We've got quite the debate going between Tom Asacker, Jon Strande and David Foster in the comments section of my recent post.
Tom says, "Yes I DO think positioning, in general, is a dated concept, especially with regards to brand names..."Jon counters, "Expectations, isn't that what this is all about? It is what I expect from a brand/product/company?..."
David adds, "I do think it's possible for a company to be known for more than "one thing," but it's tricky and there are limits..."
It's time I tossed in my two cents on this one...
It appears that much of this debate has been centered around products. My view is that products come and go; technologies are invented and become obsolete. A strong brand is not intrinsically tied to a product; rather, the brand transcends it. With regard to positioning, the question is not "what business is the company in," but rather "what is the company known for?" What emotion does the brand evoke? If a company can evoke the same feeling in a different product category, that doesn't mean that its positioning has changed. Look at IBM: a classic example of shifting into new product and service categories over time while still owning the 'safety/security' position in the marketplace. Apple owns 'fun and easy to use;" what other products can it make to expand that position? Porche's Cayenne isn't a departure from its luxury status; the car-maker saw that its customers had a need for a car with more room. Cayenne is a simply a brand extension serving the same customers. I think Jon nailed it: it's all about expectations and reputation.
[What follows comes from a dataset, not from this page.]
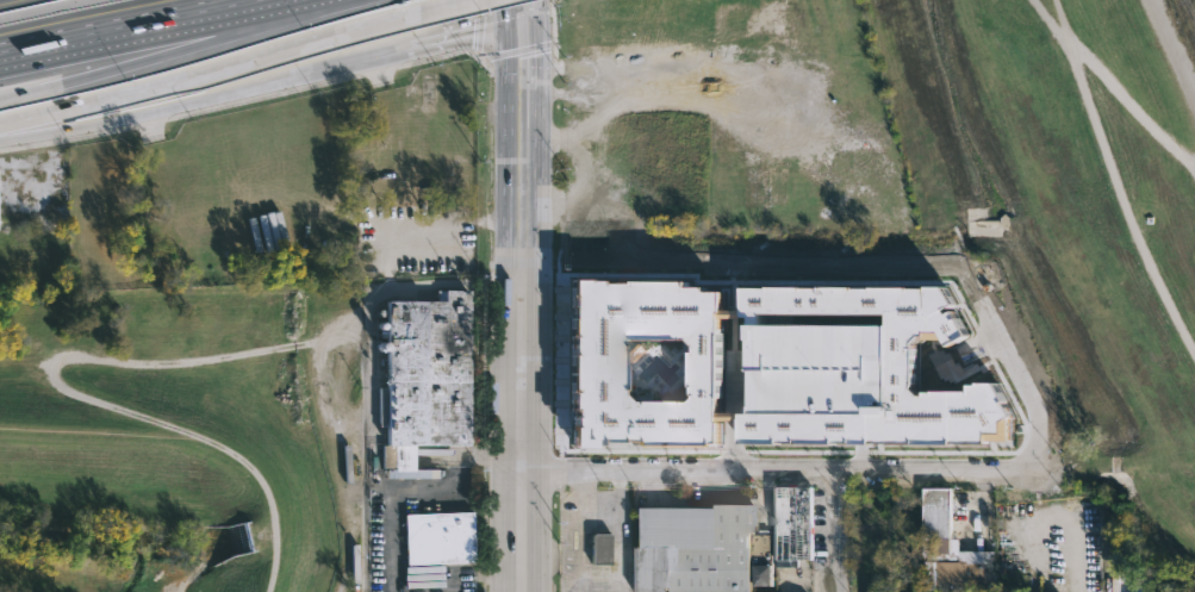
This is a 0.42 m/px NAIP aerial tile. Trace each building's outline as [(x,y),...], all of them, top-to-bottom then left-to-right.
[(630,283),(597,283),(597,279),(570,279),(568,448),(591,448),(591,445),(598,447),(598,442),(631,442),(631,447),(716,447),(716,444),(722,444),(723,312),(726,312),(726,292),(711,292),(709,289),(709,287),(692,287),(692,280),(637,280),(637,283),(630,283)] [(746,288),(746,318),(753,318),(753,413),(743,413),(743,444),(990,445),(990,441),(1014,441),(1014,418),(1015,417),(1007,401),(1009,400),(998,382),(982,382),(982,385),(973,385),(973,391),(936,391),(936,392),(928,393),(928,394),(922,394),(916,387),(917,343),(923,336),(928,336),(928,332),(942,332),(951,345),(959,341),(960,343),(972,336),(957,309),(951,312),(951,311),(959,305),(948,286),(931,286),(931,288),(746,288)] [(418,445),(418,456),(450,456),(450,465),(417,465),(417,468),(441,468),(441,476),(388,476),(388,468),(382,468),(382,445),(391,445),(391,299),(437,299),(437,289),(473,289),(473,444),(418,444),(418,445)] [(799,567),(799,560),(812,559),(812,487),(776,487),(776,567),(799,567)] [(953,491),(953,538),(961,538),(961,552),(997,550),(998,590),(927,591),(927,561),(929,561),(929,557),(925,557),(925,537),(921,537),(921,488),(953,487),(953,491)] [(633,591),(664,591),(752,591),(752,506),(633,506),(633,591)] [(477,562),(410,565),(407,515),(475,512),(477,562)] [(591,563),(610,564),(611,534),(591,534),(591,563)] [(755,587),(774,586),(773,565),(754,565),(755,587)]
We also need to look at each company contextually. Microsoft is virtually a monopoly. It doesn't need classic positioning because it wields an enormous amount of power with consumers. Conversely, companies in highly competitive markets like PCs would do well to stake out an ownable position (setting expectations through building a reputation for 'x') like Apple, Dell or IBM.
When companies are thinking about getting into new products or services, I think it's important to look at the existing customer base and ask the following questions: "What is our current customer profile?" "What are their wants and needs?" "What have they grown to expect from our company?" and "Will this new product or service deliver?" It's much easier to add another product or service underneath an existing brand and continue to serve the same (or similar) customer than to reinvent the wheel. The other thing to keep in mind is that customers are aspirational; it's easier for a high-end brand to move downstream (like an affordable BMW or Mercedes) than for a lower-end brand to move upstream. Tom mentions VW's Phaeton... I'll be interested to see whether this car sells. VW is trying to sell a mid-level brand to a high-end customer. Other carmakers like Toyota or Honda created a new brand when moving upstream. Yet VW may be following my point about selling to current customers. VW (especially the Passat) is a trendy, yuppie car; as their 20- to 30-something customers become more successful and earn more disposable income, VW now has an opportunity to keep them as a customer with Phaeton. However, I'm still not convinced this is the right approach; aspirational customers would more likely 'trade up' to a high-end car like Mercedes.
In summary, I don't think positioning is dead. Your brand position is whatever you've staked the company's reputation on. And believe me, every company has a reputation -- good or bad -- whether you've consciously 'managed your brand position' or not.